Kirsten: Ein Entrepreneur in Residence, kurz: EiR, ist zuerst einmal eine Unternehmerin bzw. ein Unternehmer, die/der im besten Sinne kreativ, innovativ und sinnstiftend unternehmerisch denkt und handelt. Im Entrepreneurship Education Team um Prof. Sven Ripsas integrieren wir EiR als Personen, die aus der Gründer- und Unternehmerpraxis kommen, als Co-Teacher in die Lehre. Sie fungieren als zusätzliche Ansprechpartner für Studierende, liefern eine weitere Perspektive und helfen den Studierenden so, konzept-kreativ und iterativ eigene Vorhaben zu entwickeln, zu reflektieren und auf den Prüfstand zu stellen.
Wie kam es zu eurer Zusammenarbeit?
Kirsten: Rafael und ich kennen uns über die Stiftung für Entrepreneurship und die Projektwerkstatt von Prof. Günter Faltin, in dessen Komponentenportal.de ich seit dessen Gründung als Mentorin für Entrepreneurial Design tätig bin. Rafael war u.a. wissenschaftlicher Mitarbeiter von Prof. Faltin. Die beiden haben damals gemeinsam Ratiodrink gegründet. Ich war eine der frühen Feedbackgeberinnen und Lektorinnen von Rafaels Buchs „Lean Entrepreneurship - einfach gründen“. Im Laufe unserer Zusammenarbeit stellten wir fest, dass wir uns sehr gerne über Entrepreneurship austauschen.
Rafael: Ich begeistere mich, seit ich denken kann, für das Thema Entrepreneurship. Günter Faltin ist mein geistiger Ziehvater, Förderer und Mentor. Sein Ansatz, Theorie und Praxis im Bereich Entrepreneurship zu verbinden, ist beispielhaft. Seine feste Überzeugung ist es, dass derjenige, der Entrepreneurship lehrt, dies auch selber gemacht und erfahren haben sollte.

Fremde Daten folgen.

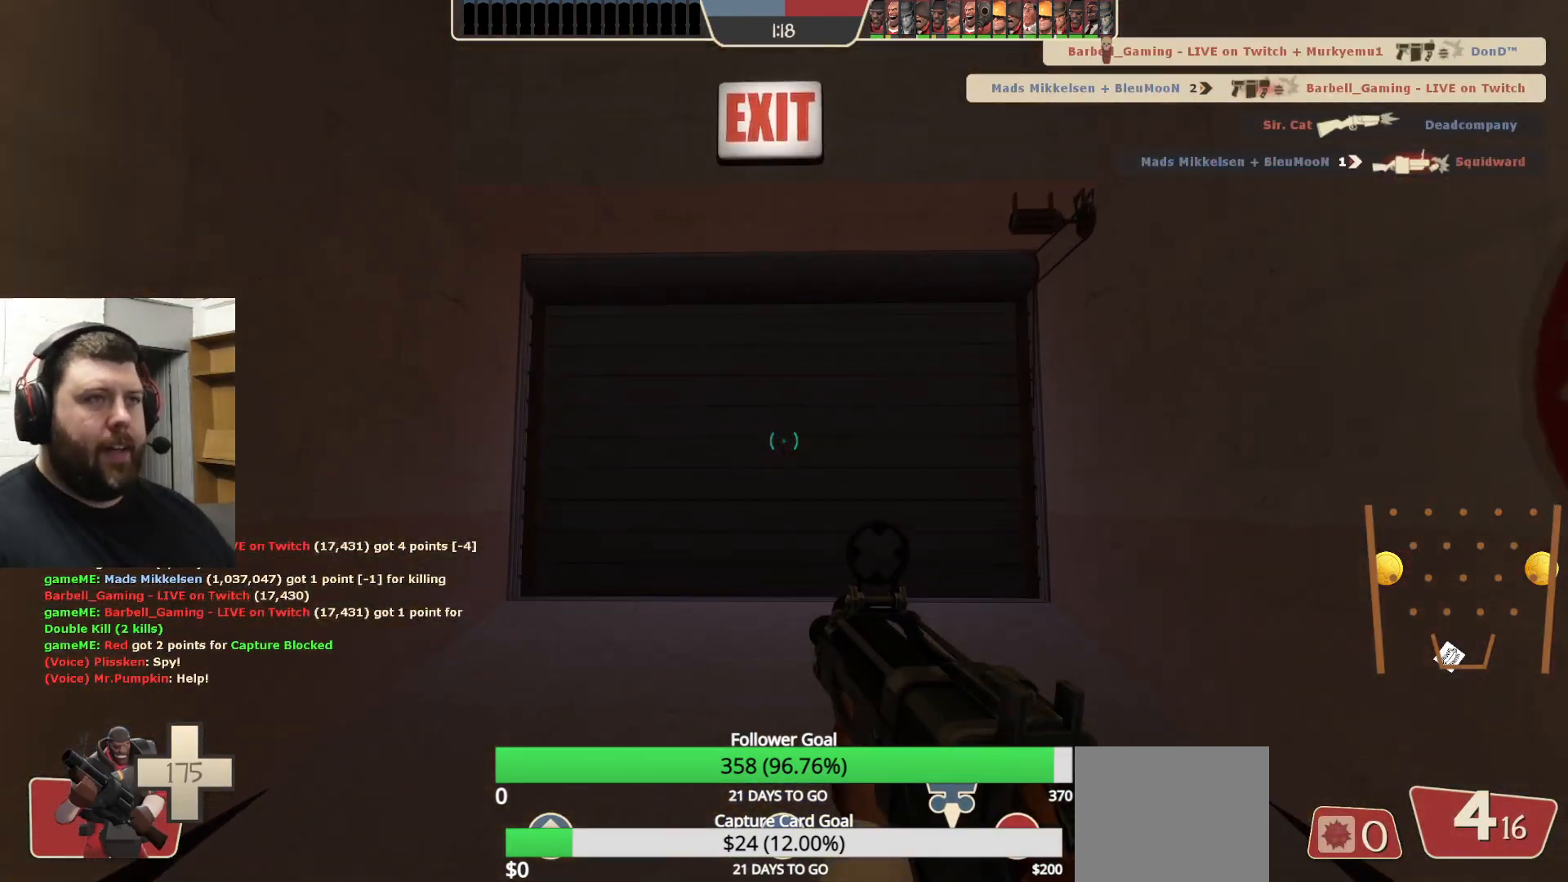
{"buttons": [], "left_stick": "up", "right_stick": "right", "events": [[33, "SQUARE", "up"], [100, "SQUARE", "down"], [200, "SQUARE", "up"], [483, "right_stick", "right"]]}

In meiner Zeit als wissenschaftlicher Mitarbeiter bei Günter Faltin habe mein Unternehmen rapskernoel.info gegründet und die Studierenden live daran teilhaben lassen. Auch meine Gründungen RatioDrink AG (gemeinsam mit Günter Faltin) und Havelwasser werden an vielen Stellen als Beispiel in der Lehre verwendet und haben mittlerweile auch ihren Weg in einige Lehrbücher gefunden.
In diesem Sinne finde ich den Ansatz der HWR Berlin, die praktischen Gründungserfahrungen über das Programm „Entrepreneur in Residence“ in die Hochschule hinein zu holen, hervorragend und habe mich sehr gefreut, als Kirsten mich gefragt hat, ob ich darauf Lust hätte. Hatte ich sehr!!! (lacht)
Wie bringt ihr eure Expertise zusammen an die Studierenden? Wer übernimmt welchen Part?
Kirsten: Ich konzipiere die Lehrveranstaltung und bringe den wissenschaftlichen Part ein, als HWR-Dozentin bin ich primäre Ansprechpartnerin für die Studierenden. In der Projektarbeit und den Gruppenarbeitsphasen im Grundlagenkurs I wechsele ich in die Rolle des Facilitators und Coaches und fungiere so als Ansprechpartnerin und Reflexionshilfe für die Studierenden. So wie Rafael in den gemeinsamen Lehrveranstaltungen mein Co-Teacher ist, bin ich in den Workshops sein „Side Kick“, wenn man so will.
Im Grundlagenkurs II vermittele ich zusätzliches Entrepreneurship-Fachwissen und Methodenkompetenz über Fallbeispiele und theoretische Auseinandersetzung (Entrepreneurship in der Wissenschaft). Den Anwendungsbezug verstärke ich neben Beispielen aus meiner Berufserfahrung und Arbeitspraxis retrospektiv über die eigenen Projekterfahrungen der Studierenden im Grundlagenkurs I.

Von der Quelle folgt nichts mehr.